The candidate can apply for the test by visiting the NREMT website to start their application process, and this must be done within two years of course completion.
5. Apply for a license:
In order to start practicing and apply for a job, you need to first apply for a license by completing an online form and submitting the required documents, which may vary according to where you live. To find out about licensing requirements, the candidate can contact the EMS agency within their state. The EMTs have to renew their license every two years for which they are required to complete a 30-hour refresher course.
6. Other requirements:
Other than the educational and certification requirements, there are some other skills that are necessary for a job like this. For example, the candidate must have a valid driver's license. Excellent communication and interpersonal skills to deal effectively with many different types of people is a must. To complete the certification process, the candidate will also go through a criminal background check. EMTs also need to be physically fit as they have to perform physically demanding jobs.
What will you learn:
In an EMT certificate program, the students are taught the basic life-saving procedures they will need in order to provide emergency medical care to patients on the way to the hospital. Students learn communication skills and how to assess and transport patients to the hospital. Along with classroom knowledge, they are also taught by hands-on simulations and experiences through labs and internships at trauma centers, ambulance services, and fire departments.
● Anatomy and physiology
● Patient assessment
● How to care for injuries and medical conditions
● Internships for hands-on experience
The skills learned:
● How to respond to 911 calls
● Stabilizing and transferring the patient
● Managing airways
● Documenting patient treatment
● Learning medical terminology
● Managing medical emergencies
● History taking
● Making patient assessments and deciding what care they need
EMTs respond to 911 calls, then care for and transport the patients to the hospital in an ambulance. After obtaining experience and some additional training, many professionals pursue careers as advanced EMTs or paramedics. Others enter similar fields that require their existing skill set, for example, in the police, fire department, or ER medic/tech.

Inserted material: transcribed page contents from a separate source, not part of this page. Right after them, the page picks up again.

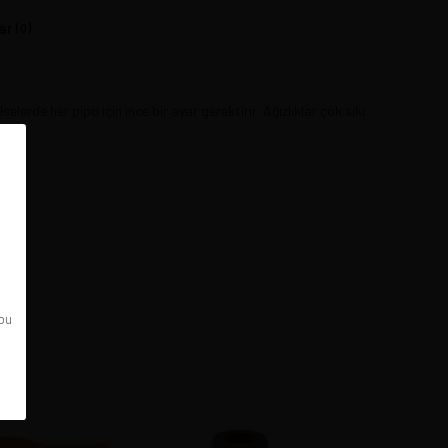
ar
(0)
selerde her pipo için ince bir ayar gerektirir. Ağızlıklar çok sıkı
 bu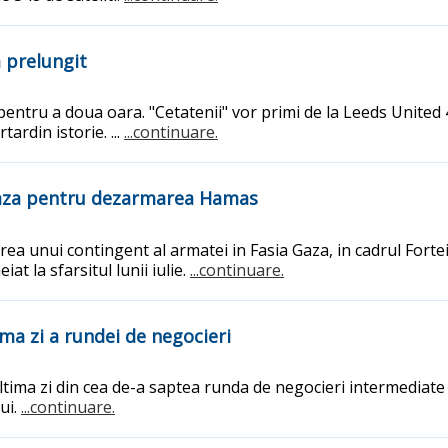
a prelungit
pentru a doua oara. "Cetatenii" vor primi de la Leeds United 
ardin istorie. ...
...continuare.
 Gaza pentru dezarmarea Hamas
a unui contingent al armatei in Fasia Gaza, in cadrul Fortei 
t la sfarsitul lunii iulie.
...continuare.
ima zi a rundei de negocieri
 ultima zi din cea de-a saptea runda de negocieri intermediate 
ui.
...continuare.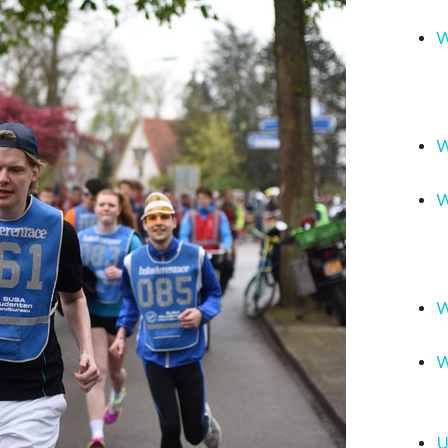
W
W
W
W
W
U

How much does an EMT earn?
The median annual salary for EMTs is $34,320 according to the U.S. Bureau of Labor Statistics.

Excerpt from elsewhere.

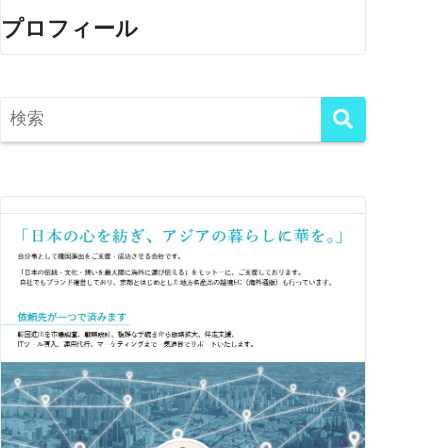
プロフィール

Most EMTs work full time, and some may work more than 40 hours in one week. Since EMTs must be available to work during emergencies, they may have to work night shifts and on weekends. Work as an EMT is physically and mentally strenuous, and sometimes involves life and death situations. To be able to deal with such working conditions, the EMT must be physically fit, focused, and mentally strong. They should remain rational and compassionate while communicating with patients and dealing with emergency situations.